Similar to results obtained by Yang [22] and Branke [5] these tests conducted with IMDEA prove the effectiveness of a memory, but in contrast to previous work IMDEA introduces the benefit of storing large amounts of data in an IMDB. IMDEA accomplishes a high prediction accuracy for linear changes but for noisy environments it is not able to outperform existing approaches like Simões [9].

After determining that memory alone has the best effect of the performance of the IMDEA, further test were conducted to evaluate interdependences between changes and the extraction periodicity. The results show, that there is no correlation between the extraction periodicity and the severity of jumps. However, there is a strong interdependence between the extraction periodicity and the frequency of change. If changes occur often, extraction will have to take place often as well. For a low frequency of change a less frequent extraction strategy is beneficial. This strong interdependence leads to the conclusion that in dynamic environments where the frequency of change itself is fluctuating, the EA performs best if the memory component constantly and automatically adapts its extraction points according to the frequency of change.

6 Conclusion

This paper reported on an implemented approach to dynamic evolutionary optimization exploring the possibilities of integrating in-memory computing into evolutionary algorithms. Empirical studies suggest that an in-memory database (e.g. SAP HANA) can enable the optimizer to learn from the decisions of the past and to make better informed decisions in the forthcoming iterations of the optimization algorithm. This positive effect of associative memory seems becomes particularly apparent in recurring environments. In such cases, the contribution of associative memory is strong. Using an IMDB allows storing and maintaining huge amounts of data on previously visited solutions. By implementing the optimizer as an application within the IMDB the time required for communication between the database and the optimizer is reduced to 500 ms. The test results also indicate, that there is a strong interdependence between the frequency of change and the extraction strategy, meaning that the interval for extraction needs to adapt to the frequency of change in order to ensure maximum efficiency of the associative memory.
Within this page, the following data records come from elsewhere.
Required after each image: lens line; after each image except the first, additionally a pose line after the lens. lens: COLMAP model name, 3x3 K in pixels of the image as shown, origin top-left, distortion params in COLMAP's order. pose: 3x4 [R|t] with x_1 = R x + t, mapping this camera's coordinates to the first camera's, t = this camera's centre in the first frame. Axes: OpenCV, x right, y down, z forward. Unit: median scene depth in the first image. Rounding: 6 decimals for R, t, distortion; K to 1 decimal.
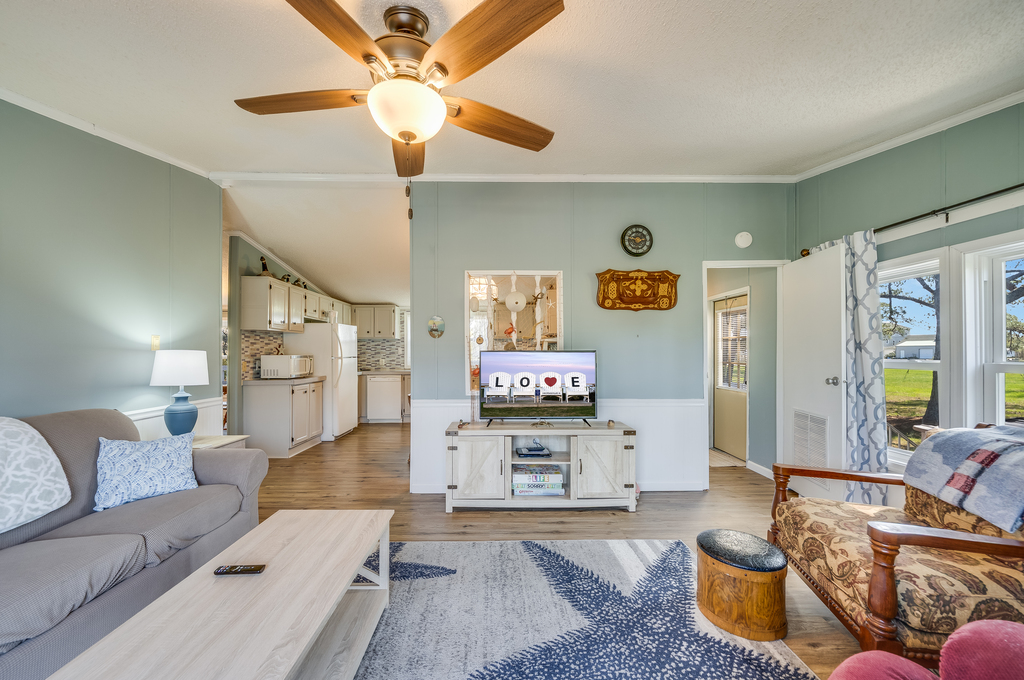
lens RADIAL K [[374.9, 0, 499.1], [0, 374.9, 353.4], [0, 0, 1]] dist [-0.003126, 0.000148]
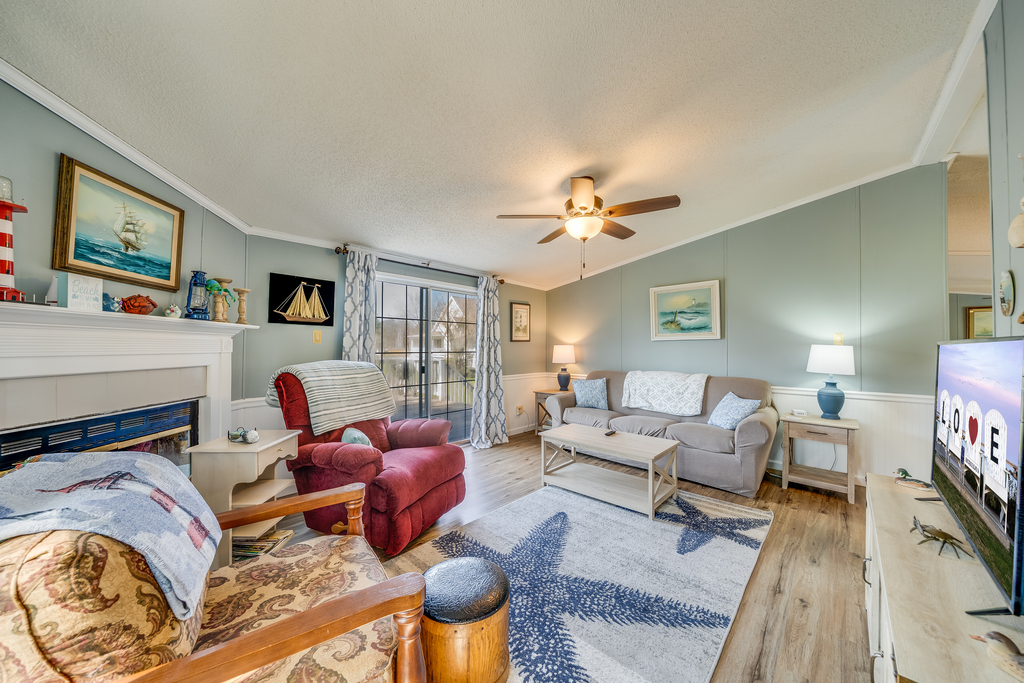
lens RADIAL K [[371.7, 0, 512.0], [0, 371.7, 341.5], [0, 0, 1]] dist [0.000121, -0.000003]
pose [[-0.680022, -0.013513, -0.733067, 0.668850], [-0.004822, 0.999891, -0.013959, 0.002933], [0.733176, -0.005957, -0.680013, 0.934031]]
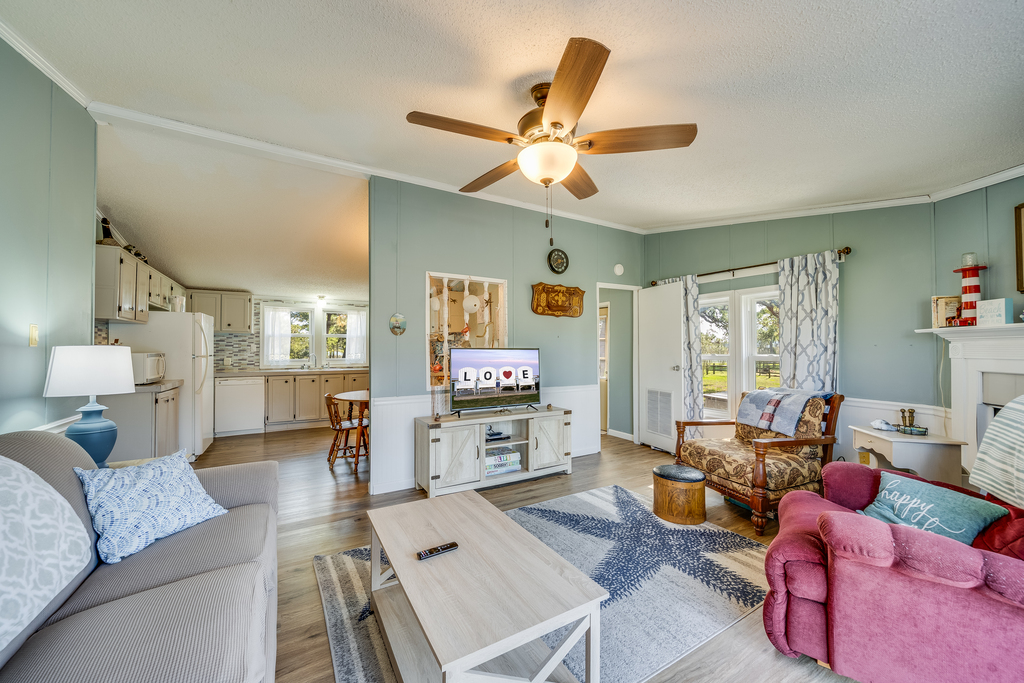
lens RADIAL K [[376.0, 0, 505.6], [0, 376.0, 345.8], [0, 0, 1]] dist [-0.000941, -0.000035]
pose [[0.872940, 0.005517, 0.487797, -0.446068], [0.000912, 0.999916, -0.012941, 0.000386], [-0.487827, 0.011741, 0.872861, -0.022416]]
Additionally, the results demonstrate that some changes (i.e. jumps) are hard to predict. To improve the accuracy of predictive analysis of stored knowledge, further evaluation of suitable analysis methods such as different regression models, forecast smoothing or neural networks may be explored. The optimizer could include a learning component to automatically improve the selection of the best prediction method. Alternate approaches of implementing the predictive component – besides PAL – should be tested to reduce the computation time of the prediction cycle. Future work targets the associative memory by testing alternate database schemes addressing typical access patterns. It is also envisaged to apply IMDEA to other usage scenarios including, e.g., constrained-based product configuration systems [30], a form of the SAT problem.